The Bismarck City Commission voted unanimously on Tuesday to continue Bis-Man Transit's green route to the university after two trial runs.

In 2016, the city commission agreed to operate the green route as a pilot program for a year. The route needed to generate $40,000 in revenue, but ended up producing only about $2,700.

After that, commissioners opted to discontinue the service, but in September agreed to a second pilot route with certain stipulations and metrics, including increasing ridership on a monthly basis.

The second pilot route was approved to run during the 2018-19 school year until June 30.

Despite not having high ridership on the green route, U-Mary has produced $15,000 in bus pass sales — more revenue than any other Bis-Man Transit route, according to Director Roy Rickert.

"We've made a lot of progress with the university, working closely with them, as well as we've started a steering committee amongst all the (local colleges) to increase student ridership," Rickert said.

The steering committee, which is comprised of Rickert, representatives from U-Mary, United Tribes Technical College, Bismarck State College and Commissioner Nancy Guy, will continue working on a multi-year plan to increase student ridership.

Rickert said green route ridership has "started picking up" in recent months as word has spread.

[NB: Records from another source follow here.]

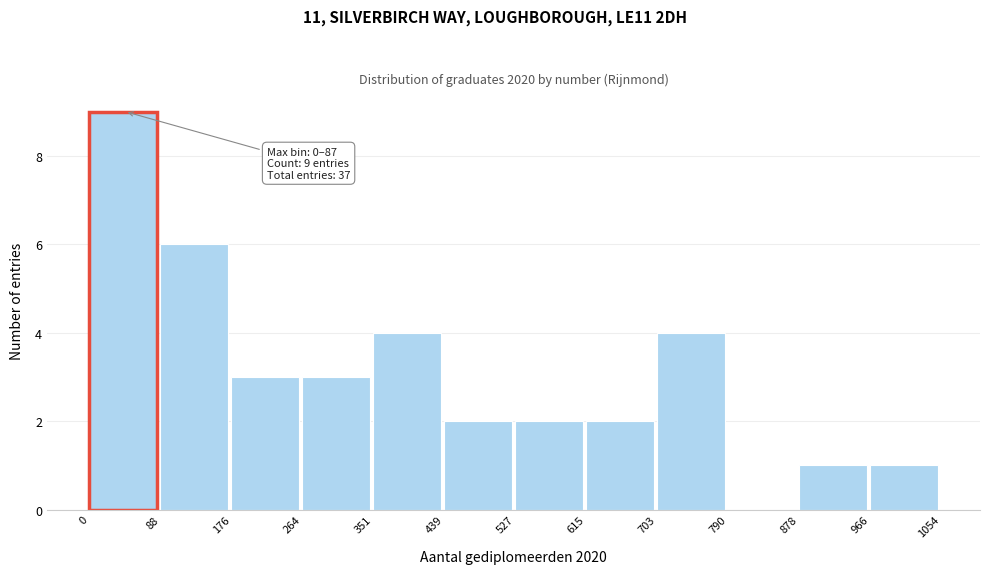

Which range on the x-axis has the tallest bar?

0 to 88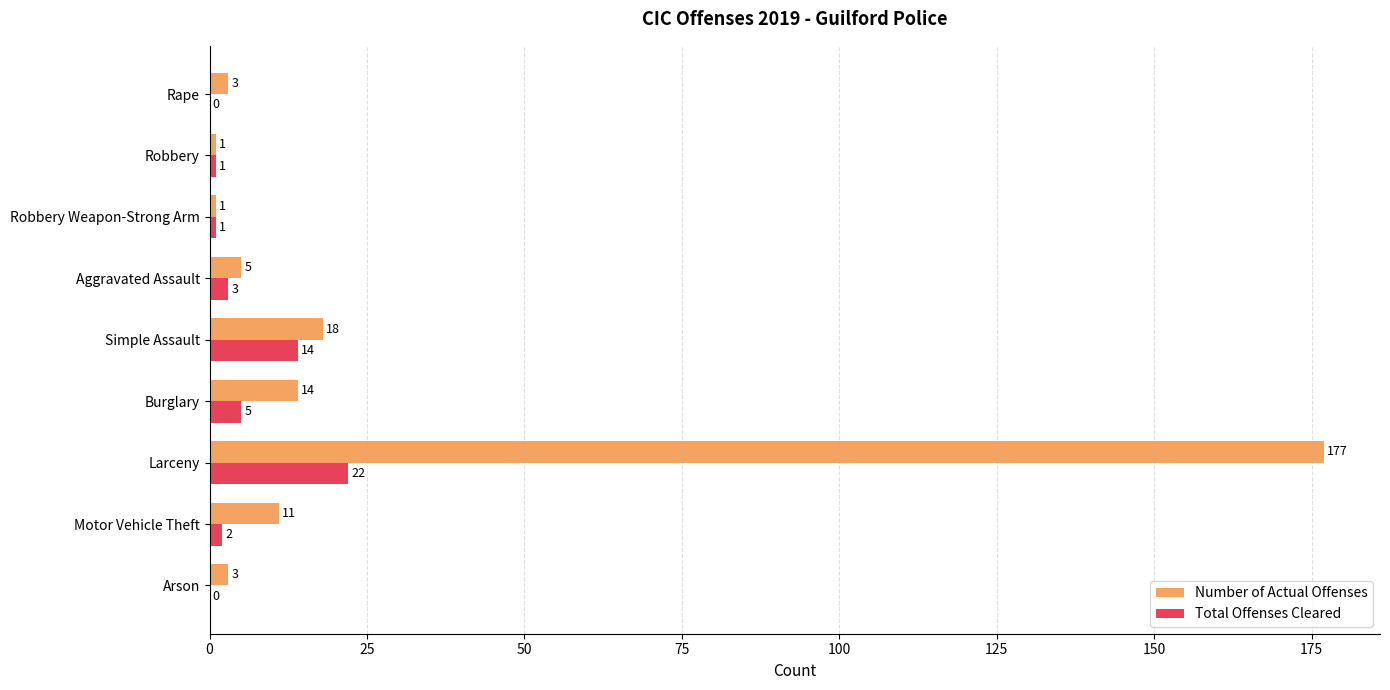

At which label is Total Offenses Cleared closest to 11?

Simple Assault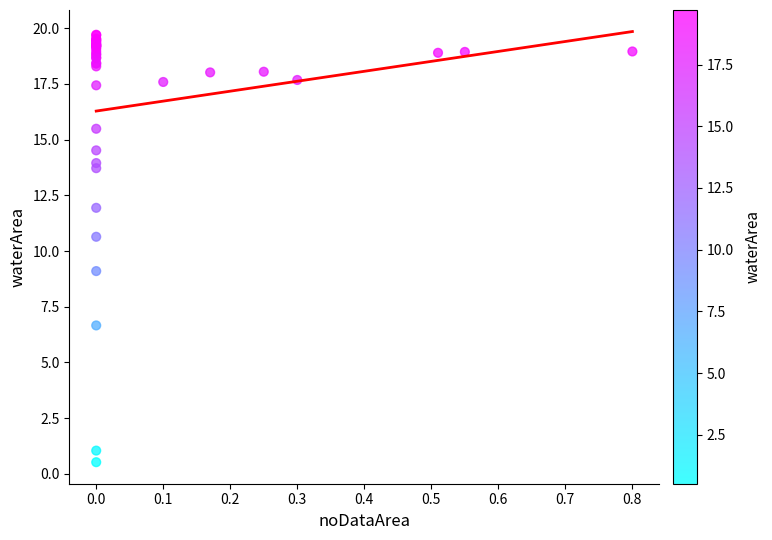

What Y value in the scatter plot is closest to 10?

10.6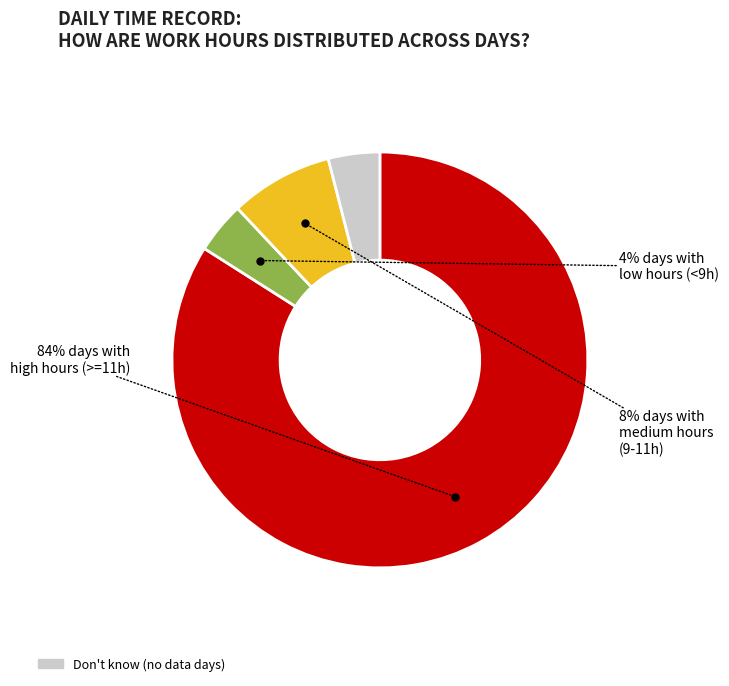

To the nearest percent, what is the difference between the largest and smallest slice percentages?

80%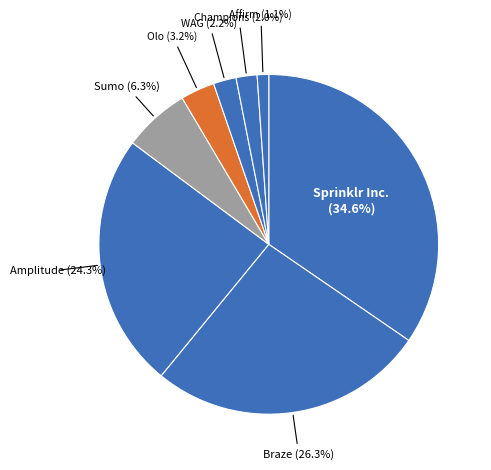

Count the number of slices in the pie.

8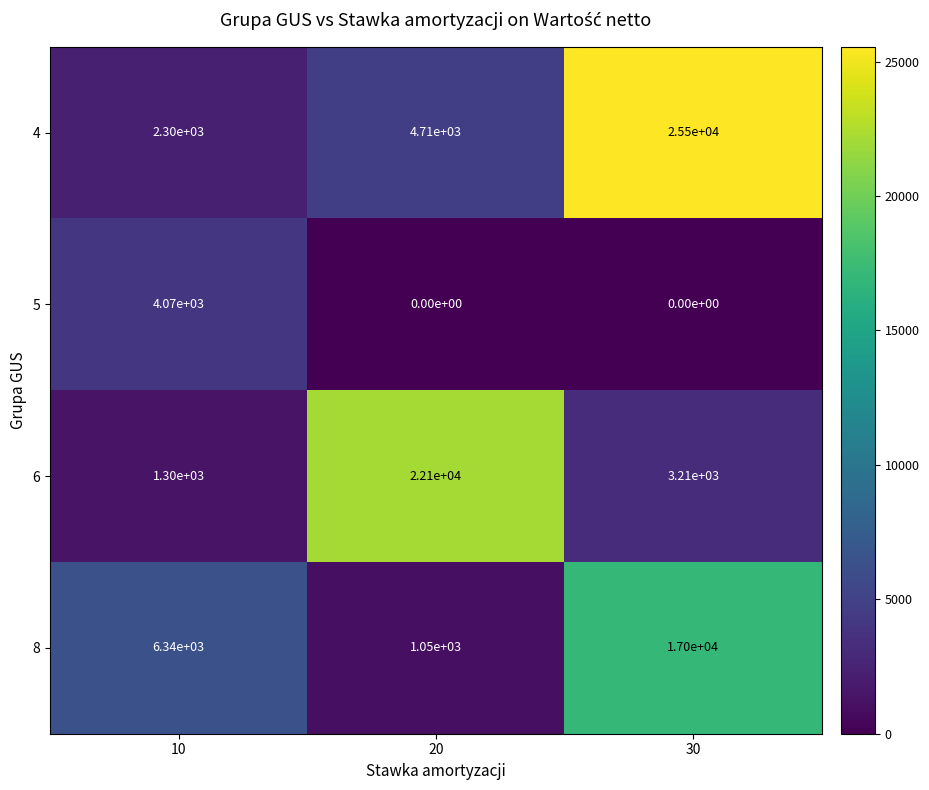

Rank the series by their maximum value, from highest to lowest.

4, 6, 8, 5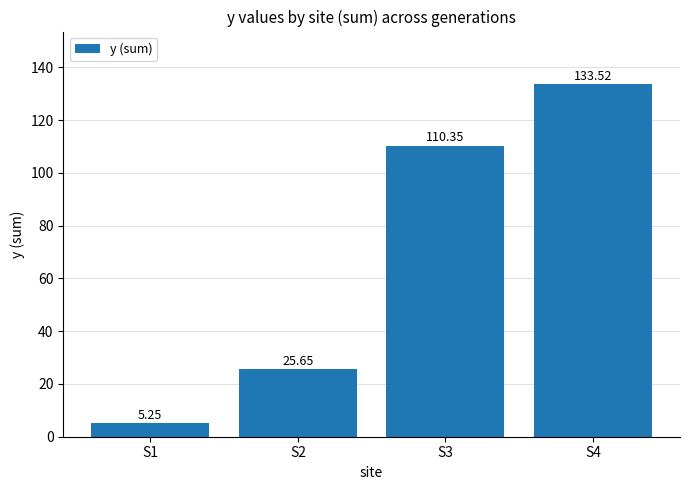

What is the average value?

68.7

Also, Bis-Man Transit has increased its presence at U-Mary, including at student and family events.

Greg Vetter, U-Mary's executive vice president, said the university has worked to grow awareness of the green route, but the biggest impact to ridership was the sale of a green route bus pass with a "premium" campus meal plan.

"We're very pleased with (the continuation of the route)," Vetter said, adding that university employees have also indicated a need for the service.

Rickert and Vetter anticipate ridership to continue to increase this fall along with student enrollment growth.

Vetter said the bus route will also be beneficial to engineering students who, starting this fall, will be taking some courses at the Bismarck-Burleigh Public Health downtown building, which the university recently purchased.